However, I think the framing of the donation question to be faulty, and, so, to invalidate the conclusions drawn from it. I think the problems are two. One is the anonymity – the abstraction – of it. Note that as constructed, it does not even mention a human being. I guess the human is an implied one, but that matters. The other problem is with these terms:

within the next few days (and even if you have previously made such a donation, perhaps even recently.

Consider the following chain in which we have a developing sense of affective connection. We may think it almost certain, as I do, that there are other planets with intelligent life forms elsewhere in the universe.
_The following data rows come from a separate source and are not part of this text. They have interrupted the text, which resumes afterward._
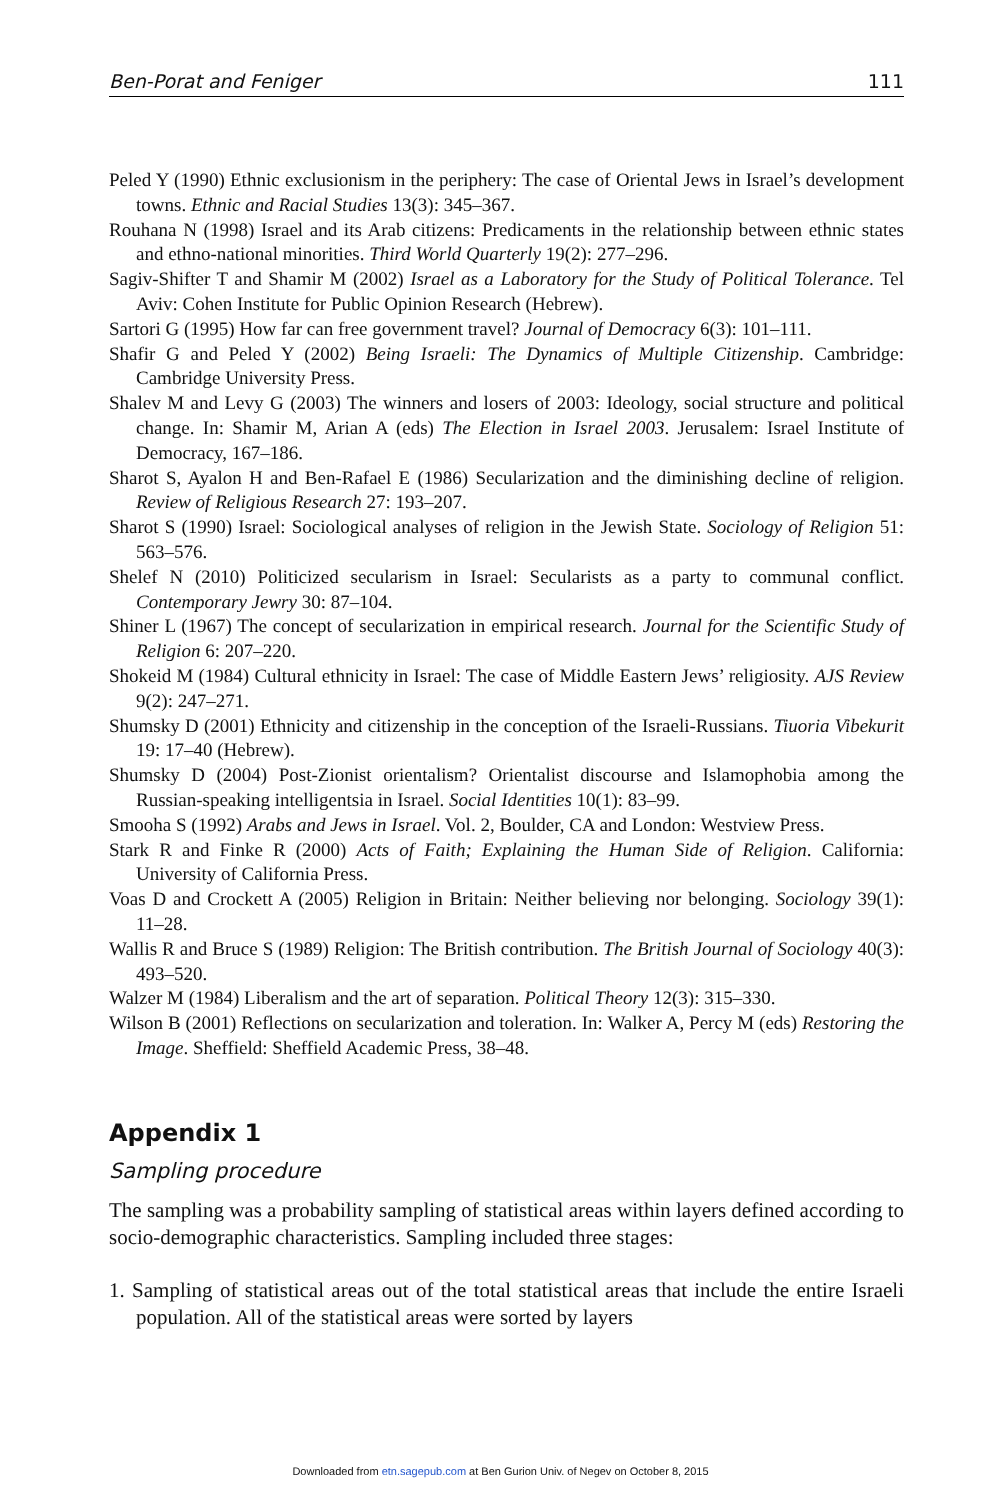Ben-Porat and Feniger 111
Peled Y (1990) Ethnic exclusionism in the periphery: The case of Oriental Jews in Israel’s development towns. Ethnic and Racial Studies 13(3): 345–367.
Rouhana N (1998) Israel and its Arab citizens: Predicaments in the relationship between ethnic states and ethno-national minorities. Third World Quarterly 19(2): 277–296.
Sagiv-Shifter T and Shamir M (2002) Israel as a Laboratory for the Study of Political Tolerance. Tel Aviv: Cohen Institute for Public Opinion Research (Hebrew).
Sartori G (1995) How far can free government travel? Journal of Democracy 6(3): 101–111.
Shafir G and Peled Y (2002) Being Israeli: The Dynamics of Multiple Citizenship. Cambridge: Cambridge University Press.
Shalev M and Levy G (2003) The winners and losers of 2003: Ideology, social structure and political change. In: Shamir M, Arian A (eds) The Election in Israel 2003. Jerusalem: Israel Institute of Democracy, 167–186.
Sharot S, Ayalon H and Ben-Rafael E (1986) Secularization and the diminishing decline of religion. Review of Religious Research 27: 193–207.
Sharot S (1990) Israel: Sociological analyses of religion in the Jewish State. Sociology of Religion 51: 563–576.
Shelef N (2010) Politicized secularism in Israel: Secularists as a party to communal conflict. Contemporary Jewry 30: 87–104.
Shiner L (1967) The concept of secularization in empirical research. Journal for the Scientific Study of Religion 6: 207–220.
Shokeid M (1984) Cultural ethnicity in Israel: The case of Middle Eastern Jews’ religiosity. AJS Review 9(2): 247–271.
Shumsky D (2001) Ethnicity and citizenship in the conception of the Israeli-Russians. Tiuoria Vibekurit 19: 17–40 (Hebrew).
Shumsky D (2004) Post-Zionist orientalism? Orientalist discourse and Islamophobia among the Russian-speaking intelligentsia in Israel. Social Identities 10(1): 83–99.
Smooha S (1992) Arabs and Jews in Israel. Vol. 2, Boulder, CA and London: Westview Press.
Stark R and Finke R (2000) Acts of Faith; Explaining the Human Side of Religion. California: University of California Press.
Voas D and Crockett A (2005) Religion in Britain: Neither believing nor belonging. Sociology 39(1): 11–28.
Wallis R and Bruce S (1989) Religion: The British contribution. The British Journal of Sociology 40(3): 493–520.
Walzer M (1984) Liberalism and the art of separation. Political Theory 12(3): 315–330.
Wilson B (2001) Reflections on secularization and toleration. In: Walker A, Percy M (eds) Restoring the Image. Sheffield: Sheffield Academic Press, 38–48.
Appendix 1
Sampling procedure
The sampling was a probability sampling of statistical areas within layers defined according to socio-demographic characteristics. Sampling included three stages:
1. Sampling of statistical areas out of the total statistical areas that include the entire Israeli population. All of the statistical areas were sorted by layers
Downloaded from etn.sagepub.com at Ben Gurion Univ. of Negev on October 8, 2015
We all know that bad things happen to good life forms, so it is likely that misfortune is occurring even as I write. We do not actually know such a planet exists, or of it, so any feeling for the misfortune or “feeling” of obligation is as abstract as possible, likely even absent. If we know of the planet’s existence, each of these factors – affective connection and sense of obigation –  may be considered to increase in varying degrees in different people. If we know something about the planet, if we can communicate with its inhabitants, if we can travel there, if we can know inhabitants in their specificity, even if not, but then again still more, their individuality, each factor will increase in intensity for most people and in our common ethical considerations. Now let’s bring matters back to earth.

In the experiment’s presentation, whereas the drowning child is concrete and individual, regarding the charitable donation we have the utmost abstraction. Shouldn’t matter. No, it shouldn’t. But.

According to the CIA World Fact Book, over 55 million people die a year, 151 thousand a day, 6300 per hour, 105 per minute, 2 per second. According to UNICEF,

About 29,000 children under the age of five –  21 each minute – die every day, mainly from preventable causes.

With every breath we take, someone is dying somewhere. Life is wonderful. Life is awful. It’s full of death. Every second.

In Katherine Mansfield’s short story “The Garden Party,” the young Laura is sympathetically and morally aghast that her family intends to proceed with its garden party in full knowledge that a man in the village has died by accident. The story has many class themes, but certainly its greatest – informed by just those questions about the unknown planet above – is how we live in the presence of death.

Let’s say the child is not a single child, but many, in a boating accident. At some point might our savior – me, you – reach a point of exhaustion? Oh, agony. Keep returning to the water until one drowns oneself? Perhaps. Maybe you collapse on the shore, unable to go on. The equivalent in the charitable donation analogy is that while one donation might be of no consequence financially, we see that there is cause to contribute at every moment of every day. Why then in the “next few days”? Why not right now, and now again, and again? What is “recently”? Last month? Yesterday? How close to broke do we have to get before we might be considered financially exhausted?

When, in the knowledge of all this misfortune and death, is it permissible to think for a bit, better, about life? And maybe there is something we can do better, too, than dropping a check in the mail, with sufficient guilt-freeing frequency, “to anyone who may be about do die.”

It isn’t that simple. It isn’t that neat.